### Selected excerpt:
Segment Open
Anonymous wrote:DD was the only kid in her teacher's Algebra I class to get a hundred on the finals, and several of her friends missed one question (she thinks she knows which one). The finals were all multiple choice. She said that it was really hard, because there were no outlier answers that you could eliminate off the bat. The answers were all very close to each other, or what you would get if you made silly mistakes (for instance, she initially did a problem with square roots, and the answer was one of the choices, but on review she caught that it was cube roots), so you actually had to work out the whole problem. Since the test is timed, that added some pressure as well.
Anonymous wrote:Anonymous wrote:I taught algebra 1 for years. Kids ALWAYS did poorly on the final. Always. Even when we made it multiple choice, even when we made it open notes, even when we gave study guides that were nearly identical to the final. They really struggle to retain things, which is why the first quarter is always review of prior years' content. I don't know what the solution is--we tried a lot of things over the decade I taught the course, and nothing seemed to make a difference.
Segment Closed
### Data excerpts:
Segment Open
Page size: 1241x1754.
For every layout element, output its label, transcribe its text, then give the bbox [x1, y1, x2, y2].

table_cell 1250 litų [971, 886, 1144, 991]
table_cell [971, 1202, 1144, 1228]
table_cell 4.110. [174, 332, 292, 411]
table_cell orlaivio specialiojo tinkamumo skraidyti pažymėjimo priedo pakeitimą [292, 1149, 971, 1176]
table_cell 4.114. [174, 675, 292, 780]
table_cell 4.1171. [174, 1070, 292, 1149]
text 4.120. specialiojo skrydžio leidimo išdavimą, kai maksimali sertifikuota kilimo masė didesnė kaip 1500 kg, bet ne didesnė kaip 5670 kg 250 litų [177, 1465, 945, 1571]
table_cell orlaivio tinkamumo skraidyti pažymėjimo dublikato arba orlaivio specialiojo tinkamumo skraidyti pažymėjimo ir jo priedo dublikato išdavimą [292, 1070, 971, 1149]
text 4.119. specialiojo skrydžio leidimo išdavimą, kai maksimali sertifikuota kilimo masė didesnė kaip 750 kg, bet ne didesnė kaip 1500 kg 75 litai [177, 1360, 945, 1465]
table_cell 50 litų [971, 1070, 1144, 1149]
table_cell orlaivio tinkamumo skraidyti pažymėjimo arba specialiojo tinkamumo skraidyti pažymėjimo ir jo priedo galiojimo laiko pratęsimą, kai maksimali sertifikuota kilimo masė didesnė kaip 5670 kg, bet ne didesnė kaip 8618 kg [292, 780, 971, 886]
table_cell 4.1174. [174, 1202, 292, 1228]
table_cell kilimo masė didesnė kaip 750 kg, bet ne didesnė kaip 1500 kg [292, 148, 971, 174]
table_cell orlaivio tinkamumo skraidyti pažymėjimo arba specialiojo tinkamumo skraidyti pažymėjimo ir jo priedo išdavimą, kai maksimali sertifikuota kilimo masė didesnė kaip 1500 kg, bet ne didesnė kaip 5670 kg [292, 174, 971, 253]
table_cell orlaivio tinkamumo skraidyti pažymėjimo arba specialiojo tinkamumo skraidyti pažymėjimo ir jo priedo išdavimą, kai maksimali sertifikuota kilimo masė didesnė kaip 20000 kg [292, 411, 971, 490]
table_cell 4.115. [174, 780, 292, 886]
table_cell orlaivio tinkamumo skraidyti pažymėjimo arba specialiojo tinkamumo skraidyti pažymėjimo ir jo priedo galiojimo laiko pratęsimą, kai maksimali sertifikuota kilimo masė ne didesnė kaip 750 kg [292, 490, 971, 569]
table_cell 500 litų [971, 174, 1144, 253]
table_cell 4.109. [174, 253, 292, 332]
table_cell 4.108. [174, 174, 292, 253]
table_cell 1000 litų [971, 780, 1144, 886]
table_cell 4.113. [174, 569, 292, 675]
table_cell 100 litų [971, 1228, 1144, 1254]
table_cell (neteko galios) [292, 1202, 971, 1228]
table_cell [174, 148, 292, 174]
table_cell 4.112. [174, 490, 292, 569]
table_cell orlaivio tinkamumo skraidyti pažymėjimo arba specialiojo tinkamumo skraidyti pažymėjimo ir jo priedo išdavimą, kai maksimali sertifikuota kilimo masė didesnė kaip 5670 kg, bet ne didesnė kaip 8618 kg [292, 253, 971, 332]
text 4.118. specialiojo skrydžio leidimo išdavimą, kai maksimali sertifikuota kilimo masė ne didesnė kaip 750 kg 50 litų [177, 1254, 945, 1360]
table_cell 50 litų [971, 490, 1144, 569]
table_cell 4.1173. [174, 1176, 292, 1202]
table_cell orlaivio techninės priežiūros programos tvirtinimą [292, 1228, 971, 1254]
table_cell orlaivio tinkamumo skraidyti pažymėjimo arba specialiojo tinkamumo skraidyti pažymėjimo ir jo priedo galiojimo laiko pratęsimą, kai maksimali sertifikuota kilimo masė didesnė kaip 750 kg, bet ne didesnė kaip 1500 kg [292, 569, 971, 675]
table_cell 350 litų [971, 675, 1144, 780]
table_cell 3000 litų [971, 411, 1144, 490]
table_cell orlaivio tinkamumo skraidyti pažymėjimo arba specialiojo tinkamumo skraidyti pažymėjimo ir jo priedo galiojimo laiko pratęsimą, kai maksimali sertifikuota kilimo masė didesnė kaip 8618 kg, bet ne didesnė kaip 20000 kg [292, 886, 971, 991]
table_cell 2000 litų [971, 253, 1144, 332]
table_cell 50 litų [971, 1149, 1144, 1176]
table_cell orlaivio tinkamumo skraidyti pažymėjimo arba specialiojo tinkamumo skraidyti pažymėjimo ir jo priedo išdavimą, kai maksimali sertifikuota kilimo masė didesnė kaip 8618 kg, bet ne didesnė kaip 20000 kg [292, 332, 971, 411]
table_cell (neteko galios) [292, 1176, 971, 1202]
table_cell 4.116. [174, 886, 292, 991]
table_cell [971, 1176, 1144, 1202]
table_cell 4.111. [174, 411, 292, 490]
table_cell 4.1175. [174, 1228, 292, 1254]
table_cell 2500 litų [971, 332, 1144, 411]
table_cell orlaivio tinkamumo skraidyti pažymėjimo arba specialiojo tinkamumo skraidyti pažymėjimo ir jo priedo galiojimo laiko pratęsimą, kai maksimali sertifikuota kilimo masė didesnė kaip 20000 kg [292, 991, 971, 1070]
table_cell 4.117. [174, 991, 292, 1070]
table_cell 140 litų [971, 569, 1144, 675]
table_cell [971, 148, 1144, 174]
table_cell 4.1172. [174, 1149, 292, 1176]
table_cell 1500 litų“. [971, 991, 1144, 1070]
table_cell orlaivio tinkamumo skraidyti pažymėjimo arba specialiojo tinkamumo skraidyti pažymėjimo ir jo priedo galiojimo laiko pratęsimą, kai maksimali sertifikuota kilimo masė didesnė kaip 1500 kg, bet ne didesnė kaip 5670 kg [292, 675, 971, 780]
Segment Closed
### Work to complete:
Please quote the discussion about the Algebra I final above in full, word for word.

### Solution for this task:
Anonymous wrote:DD was the only kid in her teacher's Algebra I class to get a hundred on the finals, and several of her friends missed one question (she thinks she knows which one). The finals were all multiple choice. She said that it was really hard, because there were no outlier answers that you could eliminate off the bat. The answers were all very close to each other, or what you would get if you made silly mistakes (for instance, she initially did a problem with square roots, and the answer was one of the choices, but on review she caught that it was cube roots), so you actually had to work out the whole problem. Since the test is timed, that added some pressure as well.
Anonymous wrote:Anonymous wrote:I taught algebra 1 for years. Kids ALWAYS did poorly on the final. Always. Even when we made it multiple choice, even when we made it open notes, even when we gave study guides that were nearly identical to the final. They really struggle to retain things, which is why the first quarter is always review of prior years' content. I don't know what the solution is--we tried a lot of things over the decade I taught the course, and nothing seemed to make a difference.